TO BE DONE —
a) Can you rewrite the paragraph beginning "Meanwhile, Vietnam’s diplomatic relations" in the text below on Vietnam's foreign relations as a short list that keeps its main facts?
b) Do these statements agree with the text below on Vietnam's foreign relations? (i) The first EU-Vietnam Framework Cooperation Agreement was signed in 1995. (ii) Negotiations for an EU-Vietnam Free Trade Area and a new Partnership and Cooperation Agreement began in 2010. (iii) China's foreign minister called Hillary Clinton's comments an attack on China. For each, answer yes or no and quote the deciding words.
c) Could you carry the text below on Vietnam's foreign relations forward from its final sentence?
#### QUOTED TEXT
In October 2008, the U.S. and Vietnam inaugurated annual political-military talks and policy planning talks to consult on regional security and strategic issues. Meanwhile, President George W. Bush openly vowed to support Vietnam’s sovereignty, security and territorial integrity (Dosch, 2009), in what was a premonition of the 2010 events. First, Secretary of Defense Robert Gates affirmed that the U.S. wanted to ensure stability, freedom of navigation, and free and unhindered economic development in the South China Sea. Then came Hillary Clinton’s words, assuring that the peaceful resolution of competing sovereignty claims to the South China Sea was a U.S. national interest, prompting Chinese Foreign Minister Yang Jiechi to claim her comments were an attack on China. Just a month later, the U.S. Department of Defense and Vietnam’s Ministry of Defense held the first round of annual high-level defense talks, which preceded a joint naval exercise. In other words, ASEAN’s and Vietnam’s friendship and relationship with the U.S. is clearly going further away from being just on economic/trade matters.

Meanwhile, Vietnam’s diplomatic relations with the European Communities were established in 1990. The first EU-Vietnam Framework Cooperation Agreement (FCA) was signed in 1995, entering into force in June 1996[1] and aiming to promote trade and investment, support Vietnam's economic development and its transition to a market economy. Moreover, Vietnam, as a developing country, is a beneficiary of the Generalized System of Preferences, which offers preferential access to the European market in the form of reduced tariffs for goods.

With the EU-Vietnam agenda diversifying towards increased political and economic cooperation, negotiations to create a Free Trade Area[2] (FTA) and to sign a new Partnership and Cooperation Agreement (PCA) were launched in 2007. Eight rounds have already been completed with notable progress achieved, but the final signature of the Agreement is being delayed due to severe discrepancies in the fields of human rights and the rule of law between the two parties[3].

Overall, therefore, Vietnam has powerful economic and military partners to compensate for the meteoric rise of the traditional regional power, who is now once again taking the stage of world affairs.
########
#### DATA SHOWN
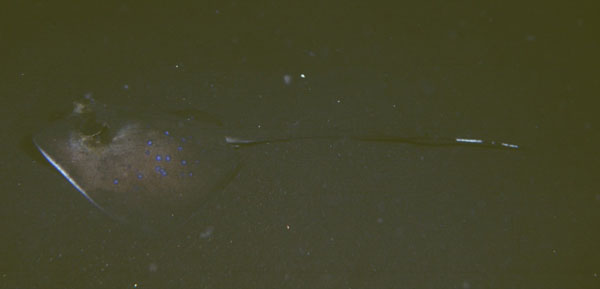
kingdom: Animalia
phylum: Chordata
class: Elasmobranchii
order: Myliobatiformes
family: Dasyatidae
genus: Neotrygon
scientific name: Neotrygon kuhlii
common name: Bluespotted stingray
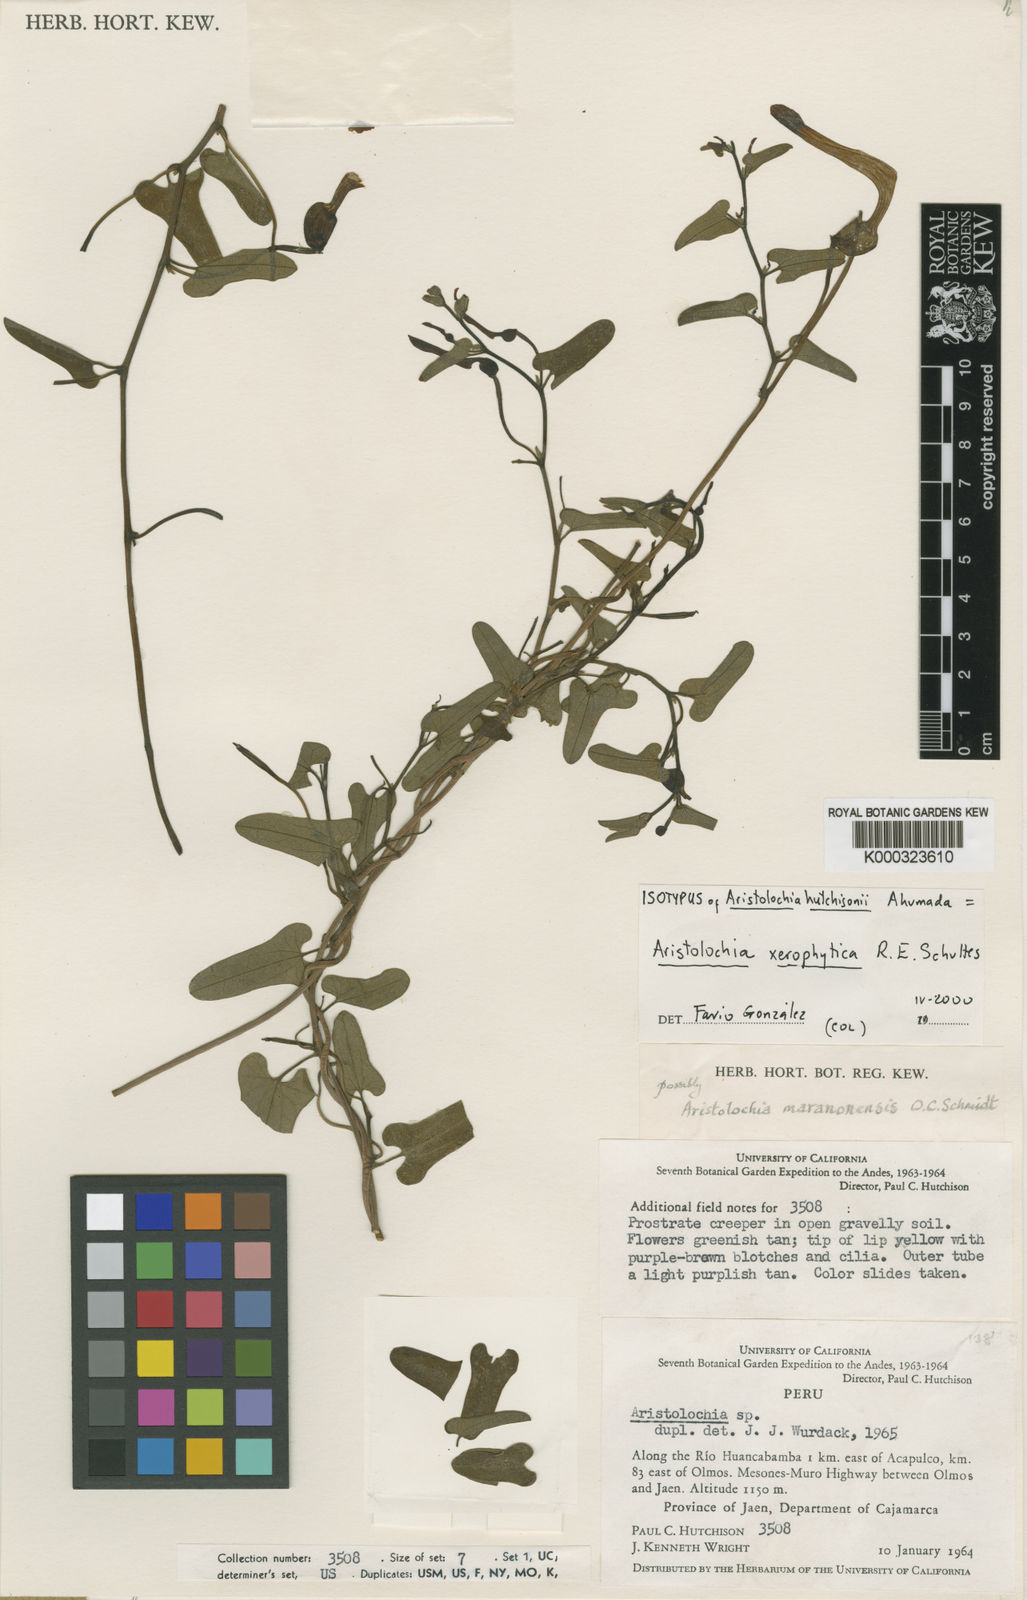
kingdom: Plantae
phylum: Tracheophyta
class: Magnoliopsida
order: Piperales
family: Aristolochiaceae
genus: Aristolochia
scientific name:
########
#### DATA SHOWN
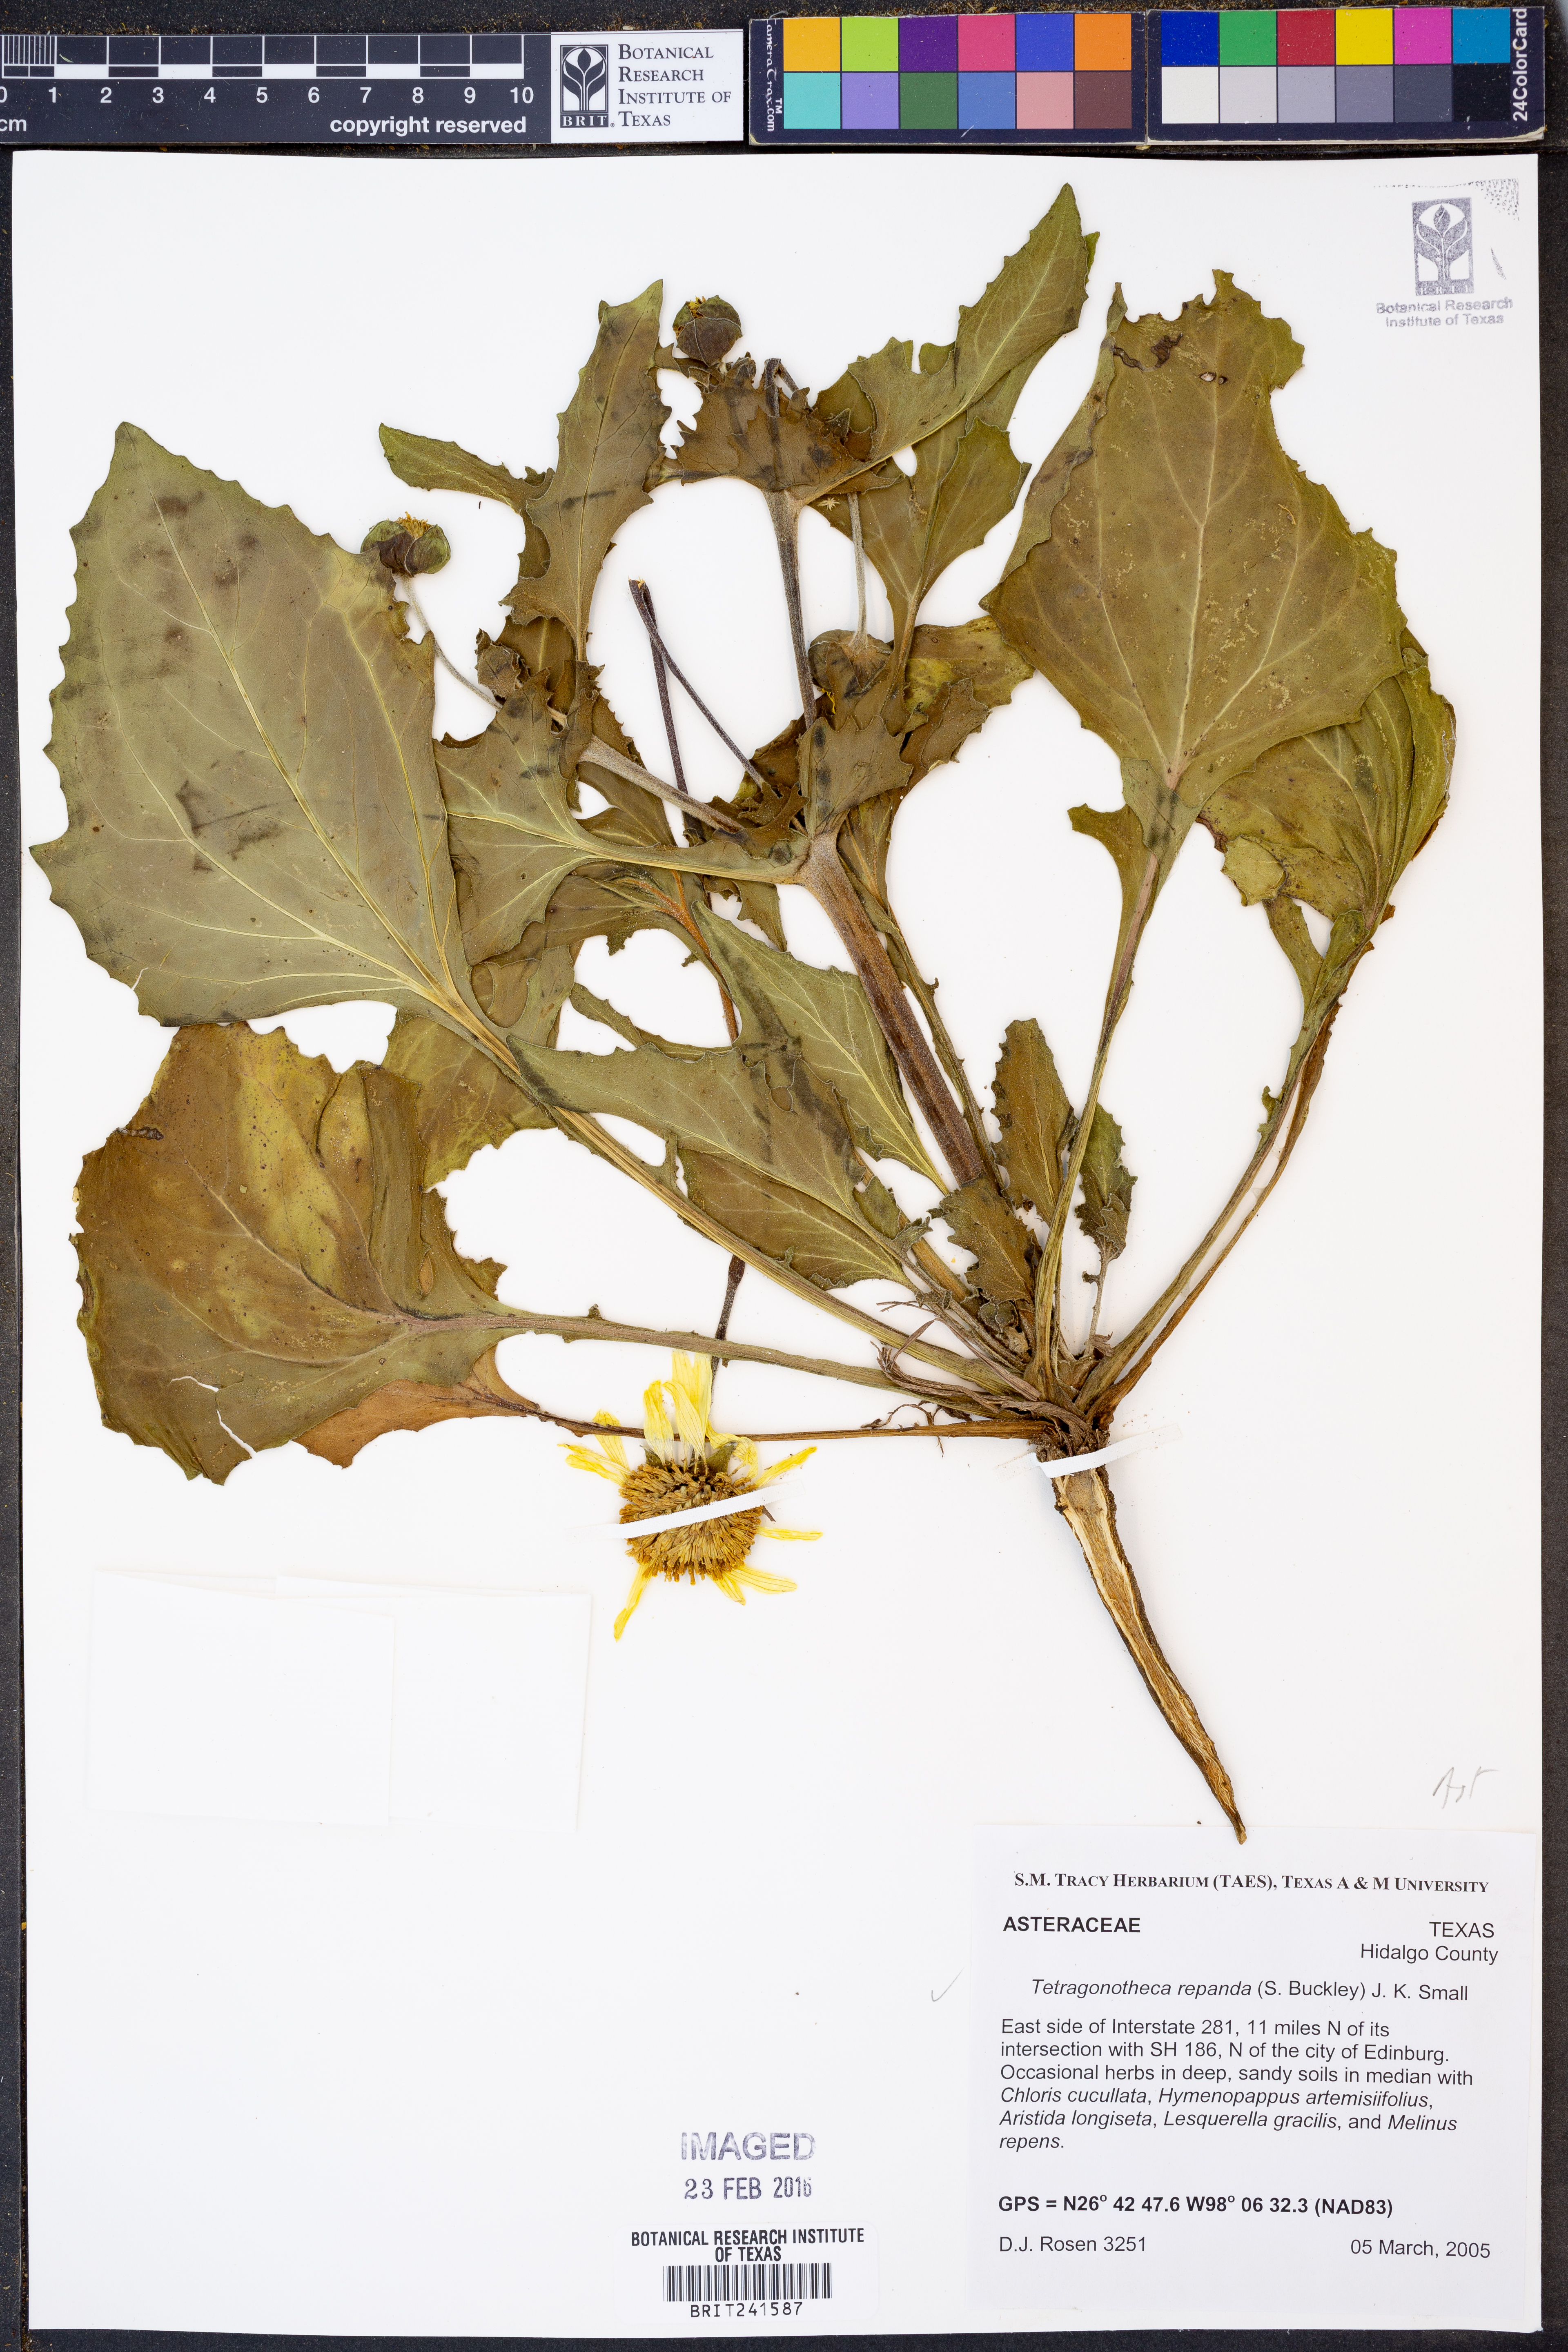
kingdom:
########
#### DATA SHOWN
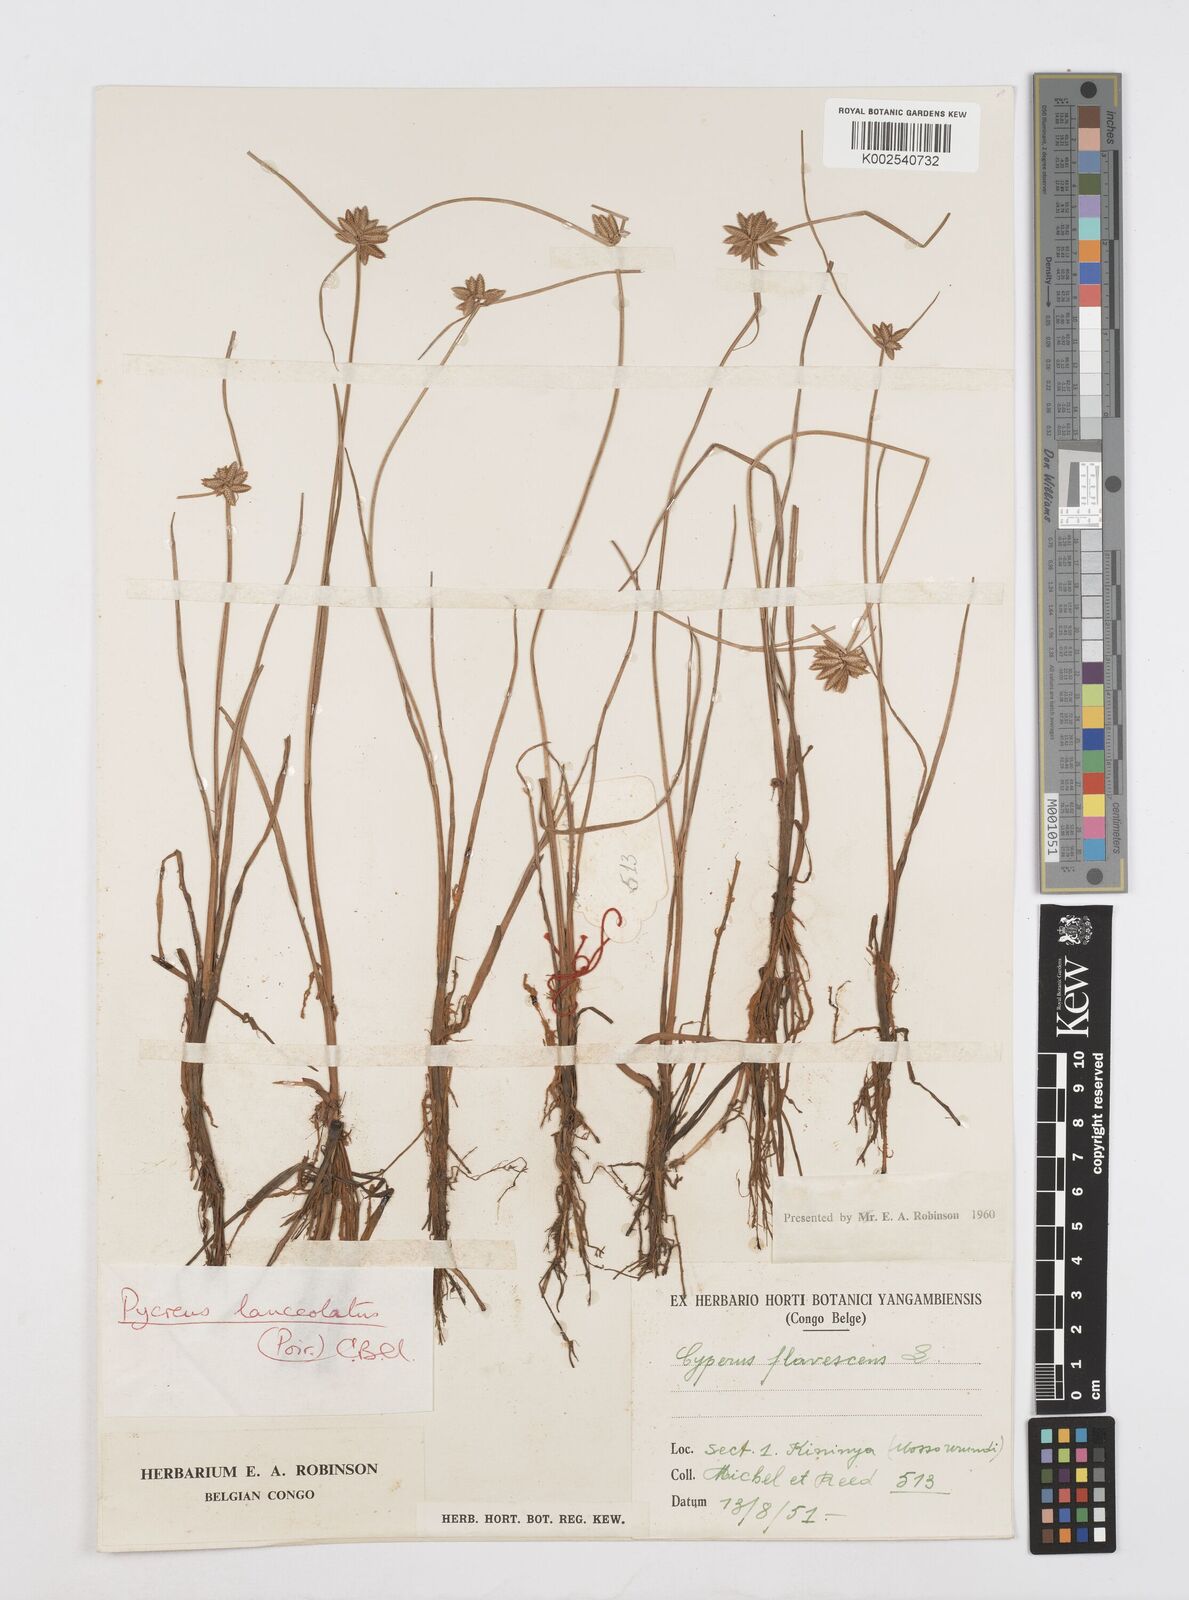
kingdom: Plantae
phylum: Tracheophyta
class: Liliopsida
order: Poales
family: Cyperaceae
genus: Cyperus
########
THE ANSWERS —
a)
- Vietnam established diplomatic relations with the European Communities in 1990.
- The first EU-Vietnam Framework Cooperation Agreement was signed in 1995 and entered into force in June 1996.
- Its aims were to promote trade and investment and to support Vietnam's economic development and its transition to a market economy.
- As a developing country, Vietnam benefits from the Generalized System of Preferences, which gives its goods reduced tariffs on the European market.

b)
(i) Yes: "The first EU-Vietnam Framework Cooperation Agreement (FCA) was signed in 1995"
(ii) No: "were launched in 2007"
(iii) Yes: "prompting Chinese Foreign Minister Yang Jiechi to claim her comments were an attack on China"

c)
China: the budding regional hegemon

There are two main, contradictory approaches to Chinese foreign policy, not only towards Southeast Asia but regarding its general orientation and goals. Both are based on Deng Xiaoping’s words, tao guang yang hui, whose different interpretations lead to two opposing views. The first one, promoted by Beijing and Chinese scholars and commentators, and which translates it as just keeping a low profile in international affairs, depicts China as a benevolent global player, centered on its three main priorities – sovereignty, security and development (Wang, 2011).

The other, mainly voiced by American realist scholars – most notably John Mearsheimer but also, in a more nuanced fashion, by Elizabeth Economy or Joseph Nye –, portraits China as an actor that hides its strengths and willingly portraits its weaknesses to avoid cooperating in global affairs while accumulating power to, in due time, change the actual world system[4].

Southeast Asia’s view of Chinese foreign policy falls somewhere in between these two opposed approaches. While some scholars challenge the hypothesis that China, as a rising economic power, seeks political gains leveraging the trade asymmetry with smaller partners Asian, arguing that China’s bilateral economic cooperation with individual ASEAN members – such as Vietnam – is for the pursuit of (mutual) prosperity (Ko, 2010). However, even those same scholars are cautious when predicting future developments[5].

Border disputes, wars, mistrust emanating from China’s imperial past: economic relations aside, those have been the constants of the relations between Vietnam and China. Close ties between Vietnam and the U.S.S.R. prompted China to sever ties with its southern neighbour, even briefly entering into war with Vietnam in 1978 as retaliation for Hanoi’s invasion of Cambodia that toppled the pro-Chinese khmer rouge government.

Although land border disputes were solved in 1999 and the controversy surrounding the area of the Gulf of Tonkin was also settled one year later[6], just a few years after relations between the two countries were normalized (in 1991), overlapping claims over the Spratly and the Paracel islands in the potentially oil-rich area of the South China Sea – or the East Sea, as Vietnam calls it –, remain a hot issue.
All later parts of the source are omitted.